Don't stop," I said, catching his eye. "Keep that in your week."

In addition to his work at the stables, he told me that he listens to music and leaves livestreams on in the background as he finds these calming. "I just distract myself," he said. "Think of it as self-regulation," I replied. It reframes the activity in different language that recognises your strength." "Good idea," he said. When he is with the horses, he is co-regulating - that is when we can turn to safe others including family, friends and animals that bring calmness to our nervous system.

From Johann Hari's book Lost Connections: Uncovering the Real Causes of Depression – and the Unexpected Solutions:

To end loneliness, you need other people—plus something else.
You also need to feel you are sharing something with the other person, or the group, that is meaningful to both of you.
You have to be in it together—and “it” can be anything that you both think has meaning and value.


Towards the end of class, I wanted to leave him with a few things he could do that would not be overwhelming.

What I suggested for him:

  1. Take some quiet time to sit with yourself.

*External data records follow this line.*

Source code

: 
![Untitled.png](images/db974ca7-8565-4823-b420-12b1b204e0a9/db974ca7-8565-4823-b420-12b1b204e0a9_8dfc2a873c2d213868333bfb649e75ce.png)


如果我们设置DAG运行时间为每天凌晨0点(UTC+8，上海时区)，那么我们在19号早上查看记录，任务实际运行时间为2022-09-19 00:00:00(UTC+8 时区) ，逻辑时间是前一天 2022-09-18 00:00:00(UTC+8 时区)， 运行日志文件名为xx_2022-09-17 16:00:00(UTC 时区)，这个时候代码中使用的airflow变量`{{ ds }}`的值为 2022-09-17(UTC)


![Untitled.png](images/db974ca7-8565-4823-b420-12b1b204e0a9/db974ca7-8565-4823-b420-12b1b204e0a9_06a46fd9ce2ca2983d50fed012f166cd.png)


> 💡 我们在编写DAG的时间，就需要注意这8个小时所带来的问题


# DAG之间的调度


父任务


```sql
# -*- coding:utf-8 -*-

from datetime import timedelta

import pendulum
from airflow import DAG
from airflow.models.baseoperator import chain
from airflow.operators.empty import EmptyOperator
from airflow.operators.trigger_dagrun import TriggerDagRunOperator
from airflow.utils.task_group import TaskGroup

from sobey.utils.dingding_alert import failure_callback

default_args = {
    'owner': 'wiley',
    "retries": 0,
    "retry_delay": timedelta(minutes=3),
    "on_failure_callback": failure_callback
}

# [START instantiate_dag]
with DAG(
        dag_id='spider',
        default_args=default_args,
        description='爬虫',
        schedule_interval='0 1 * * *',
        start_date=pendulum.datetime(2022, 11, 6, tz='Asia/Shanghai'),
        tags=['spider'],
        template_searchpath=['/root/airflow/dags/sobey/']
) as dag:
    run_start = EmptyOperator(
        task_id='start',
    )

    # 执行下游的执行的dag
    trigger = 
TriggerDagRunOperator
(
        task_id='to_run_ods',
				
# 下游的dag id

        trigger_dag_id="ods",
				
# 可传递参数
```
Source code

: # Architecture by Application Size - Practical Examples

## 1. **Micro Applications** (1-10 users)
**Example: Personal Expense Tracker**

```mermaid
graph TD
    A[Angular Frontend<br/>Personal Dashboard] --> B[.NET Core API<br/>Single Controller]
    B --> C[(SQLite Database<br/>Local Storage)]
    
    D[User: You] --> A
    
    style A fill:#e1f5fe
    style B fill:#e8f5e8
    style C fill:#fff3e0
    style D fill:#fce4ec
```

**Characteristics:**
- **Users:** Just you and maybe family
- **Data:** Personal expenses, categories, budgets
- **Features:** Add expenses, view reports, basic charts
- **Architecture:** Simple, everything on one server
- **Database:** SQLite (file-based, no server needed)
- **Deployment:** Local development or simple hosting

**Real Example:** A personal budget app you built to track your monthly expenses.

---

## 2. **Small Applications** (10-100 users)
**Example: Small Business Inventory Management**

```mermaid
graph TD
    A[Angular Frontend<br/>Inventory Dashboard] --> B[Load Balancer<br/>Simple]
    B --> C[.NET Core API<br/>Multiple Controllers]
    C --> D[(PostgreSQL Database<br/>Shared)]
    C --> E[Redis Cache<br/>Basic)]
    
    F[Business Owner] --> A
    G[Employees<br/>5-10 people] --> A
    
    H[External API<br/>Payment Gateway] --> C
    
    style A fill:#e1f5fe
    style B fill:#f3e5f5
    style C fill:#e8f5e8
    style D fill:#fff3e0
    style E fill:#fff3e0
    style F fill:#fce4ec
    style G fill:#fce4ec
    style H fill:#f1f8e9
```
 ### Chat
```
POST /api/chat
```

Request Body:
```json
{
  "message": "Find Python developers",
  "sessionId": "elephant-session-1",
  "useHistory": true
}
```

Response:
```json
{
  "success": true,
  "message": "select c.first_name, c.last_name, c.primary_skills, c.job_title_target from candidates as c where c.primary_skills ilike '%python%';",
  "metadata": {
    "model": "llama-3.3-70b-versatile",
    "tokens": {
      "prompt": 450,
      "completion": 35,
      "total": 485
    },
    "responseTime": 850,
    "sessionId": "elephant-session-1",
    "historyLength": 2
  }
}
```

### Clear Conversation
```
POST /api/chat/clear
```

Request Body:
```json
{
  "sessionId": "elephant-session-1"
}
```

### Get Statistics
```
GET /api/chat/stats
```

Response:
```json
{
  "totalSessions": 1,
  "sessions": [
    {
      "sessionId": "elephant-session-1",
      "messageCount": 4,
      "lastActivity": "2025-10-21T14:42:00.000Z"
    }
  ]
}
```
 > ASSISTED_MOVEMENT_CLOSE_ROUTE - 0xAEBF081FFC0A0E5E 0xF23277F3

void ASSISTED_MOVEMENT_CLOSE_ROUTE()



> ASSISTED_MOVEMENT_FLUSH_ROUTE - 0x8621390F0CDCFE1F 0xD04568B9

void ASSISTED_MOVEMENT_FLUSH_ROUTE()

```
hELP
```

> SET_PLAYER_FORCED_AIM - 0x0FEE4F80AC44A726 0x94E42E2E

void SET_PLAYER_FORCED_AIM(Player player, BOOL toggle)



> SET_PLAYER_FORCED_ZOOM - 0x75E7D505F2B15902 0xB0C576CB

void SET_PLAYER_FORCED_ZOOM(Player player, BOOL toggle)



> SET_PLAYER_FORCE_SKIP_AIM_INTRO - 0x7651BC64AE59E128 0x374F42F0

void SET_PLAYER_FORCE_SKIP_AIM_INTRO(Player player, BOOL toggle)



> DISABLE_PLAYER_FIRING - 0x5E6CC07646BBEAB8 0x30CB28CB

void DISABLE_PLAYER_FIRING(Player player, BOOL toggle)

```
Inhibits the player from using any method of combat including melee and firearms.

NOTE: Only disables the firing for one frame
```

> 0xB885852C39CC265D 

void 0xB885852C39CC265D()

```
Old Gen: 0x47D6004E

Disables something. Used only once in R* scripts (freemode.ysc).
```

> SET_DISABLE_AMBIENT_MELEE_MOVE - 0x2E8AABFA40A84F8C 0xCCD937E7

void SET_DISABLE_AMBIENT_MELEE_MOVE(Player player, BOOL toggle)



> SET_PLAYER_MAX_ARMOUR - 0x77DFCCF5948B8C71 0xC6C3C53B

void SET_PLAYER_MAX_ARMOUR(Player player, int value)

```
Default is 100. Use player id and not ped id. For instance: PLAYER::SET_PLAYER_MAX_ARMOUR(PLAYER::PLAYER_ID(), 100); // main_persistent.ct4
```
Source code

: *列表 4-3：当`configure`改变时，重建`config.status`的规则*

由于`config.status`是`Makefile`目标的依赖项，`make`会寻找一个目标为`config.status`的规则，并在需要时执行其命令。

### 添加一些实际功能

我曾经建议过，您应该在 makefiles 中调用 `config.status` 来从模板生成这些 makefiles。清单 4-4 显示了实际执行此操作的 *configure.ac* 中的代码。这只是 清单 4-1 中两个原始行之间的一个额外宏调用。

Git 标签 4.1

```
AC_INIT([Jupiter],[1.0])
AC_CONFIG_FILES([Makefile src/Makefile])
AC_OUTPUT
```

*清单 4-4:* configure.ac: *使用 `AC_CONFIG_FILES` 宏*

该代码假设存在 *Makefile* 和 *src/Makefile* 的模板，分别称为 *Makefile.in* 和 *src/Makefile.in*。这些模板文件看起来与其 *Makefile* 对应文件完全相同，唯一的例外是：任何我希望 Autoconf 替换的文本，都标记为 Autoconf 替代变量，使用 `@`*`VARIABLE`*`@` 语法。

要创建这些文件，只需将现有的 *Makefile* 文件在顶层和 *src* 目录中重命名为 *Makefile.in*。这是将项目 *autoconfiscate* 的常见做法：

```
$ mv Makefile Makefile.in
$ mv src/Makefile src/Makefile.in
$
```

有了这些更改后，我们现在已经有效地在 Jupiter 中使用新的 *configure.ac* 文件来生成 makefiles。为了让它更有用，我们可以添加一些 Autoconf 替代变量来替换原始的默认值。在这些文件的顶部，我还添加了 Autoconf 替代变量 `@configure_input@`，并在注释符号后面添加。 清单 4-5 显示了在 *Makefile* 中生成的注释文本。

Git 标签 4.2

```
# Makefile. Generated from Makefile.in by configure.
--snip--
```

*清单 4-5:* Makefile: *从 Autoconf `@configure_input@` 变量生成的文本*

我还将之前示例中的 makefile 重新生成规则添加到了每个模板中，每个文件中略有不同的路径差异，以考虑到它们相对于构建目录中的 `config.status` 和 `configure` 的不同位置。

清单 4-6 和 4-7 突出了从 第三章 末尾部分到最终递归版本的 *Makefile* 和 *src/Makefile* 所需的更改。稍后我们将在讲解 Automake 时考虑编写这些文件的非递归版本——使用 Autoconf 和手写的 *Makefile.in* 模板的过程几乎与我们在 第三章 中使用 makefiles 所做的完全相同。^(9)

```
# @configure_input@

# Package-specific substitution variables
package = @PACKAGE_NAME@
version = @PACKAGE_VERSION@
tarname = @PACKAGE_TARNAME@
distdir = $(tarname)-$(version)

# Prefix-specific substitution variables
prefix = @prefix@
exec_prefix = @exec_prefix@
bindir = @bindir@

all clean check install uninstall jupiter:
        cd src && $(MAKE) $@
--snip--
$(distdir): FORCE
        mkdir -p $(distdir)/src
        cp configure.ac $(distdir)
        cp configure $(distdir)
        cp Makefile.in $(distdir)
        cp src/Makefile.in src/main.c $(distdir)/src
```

Ask yourself honestly, gently, what is at the root of your depression. Write it out so you can see it as words and not a huge, hopeless mess in your head.

  2. Find a different therapist / psychologist who can see you sooner, who helps you understand yourself better, and whom you can connect with better. (He had shared that not only were his current appointments too far spaced out but that he dreaded seeing his current psychologist who would talk non-stop for the entire session.) I gave him the website of someone I knew and said to contact them if he'd like to. Always offer choices - this reminds us that we have the power to act and effect change.

As we got up to go, I said, "See... once you were able to be honest about what you really needed in today's class, we were able to speak to that directly."


Story shared with permission from my student Faizi.

Title image by Mugica Berthoud, 'chevaux sauvages'.